Don't knock lim.  lim makes magic into science.

In an ideal crunching game, the answer is infinity. (all fanboys clap your little hands)

In practical electronics or electrical engineering terms, the actual short circuit current is mediated by the intrinsic resistance, capacitance, and inductance of the hardware.

However, we buy a relay that says "10 amps, 220 VAC"...but what happens if you're running a nice inductive motor from that?

Let's say the motor is operating at a quiescent current of 9 amps.

Now. turn off the power circuit. fun begins in microseconds.

the inductor, because of Ldit/dit, does not wreally want to go from N amps to 0 instantaneously...In fact, it with get rather peaviish...its temper will rise, and rise and rise, until it towers over you, until it dispels that energy by flowing into some other path or into the switch.

So the device is rated for 220V right? but the kick back voltage generated by the flywheel...oops, I mean, inductor, can reach significantly higher than that number. Which is why there are relays made for motors and one made for "not motors". in a semiconductor, the voltage can get so high that it literally burns a hole thru the semiconductor junction, one itsy bitsy, totally pissed off lighting bolt encase in black plastic

ramble mode off...I forgot what I was saying.

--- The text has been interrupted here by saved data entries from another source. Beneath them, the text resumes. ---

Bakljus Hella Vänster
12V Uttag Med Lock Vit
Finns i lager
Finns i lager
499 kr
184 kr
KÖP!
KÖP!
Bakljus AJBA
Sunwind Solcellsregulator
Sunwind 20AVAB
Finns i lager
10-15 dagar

oh...well the use of the "approaches infinity" idea comes in handy, because it reduces the indeterminacy of governing equations when its results are used to strip variables from the calculation. (called reducing the degrees of freedom.very useful in modeling)

You are dealing with two different constructs. One is mathematical, the other is electrical theory.

Division by zero is mathematical. In mathematics division by zero is undefined. From a practical standpoint you can't divide an orange (or or pie, anything else) by zero. You can divide by 2, 1, .5 .000001, but not zero.

The answer to the short-circuit question is electrical theory, and  "theoretically" the current would approach infinity. One form of Ohm's law to calculate current is: I=E/R. I=current, E=voltage, and R= Resistance. From this simple formula as R gets smaller, I (upper case "i" or current) gets larger. As R approaches 0 (zero), I (upper case 'i') approaches infinity. That's the theoretical side. The practical side shows that the amount of current that will be provided by a short-circuit is limited by the circuit breaker, or device that has the lowest power rating. In a power supply typically a fuse will blow before a component in the power supply.

W/ref the circuit, superconductors will build massive currents, but you're limited but the parts of the circuit that aren't superconductors. You can have the super-conductor in a loop and charge by induction (still limited by your non-superconducting charger though) and build mighty electromagnets:
11.7 Tesla!

L

FTFA.
To understand division by zero, we must check it with multiplication: multiply the quotient by the divisor to get the original number. However, no number multiplied by zero will produce a product other than zero. To satisfy division by zero, the quotient must be bigger than all other numbers, i.e., infinity. This connection of division by zero to infinity takes us beyond elementary arithmetic (see below).

As Orksecurity said, it's an undefined quantity, because the limits give inconsistent results depending on the order in which you evaluate them.

In any practical problem, you cannot actually reach either of the two limits:  a short is not zero resistance, just small (typically milliohm or so), and all current sources have a maximum output.

What happens with a dead short, obviously, is that the current output goes to its maximum and the voltage source is quickly drained, or overheats (that pesky Ohm's law, again, P = I2R).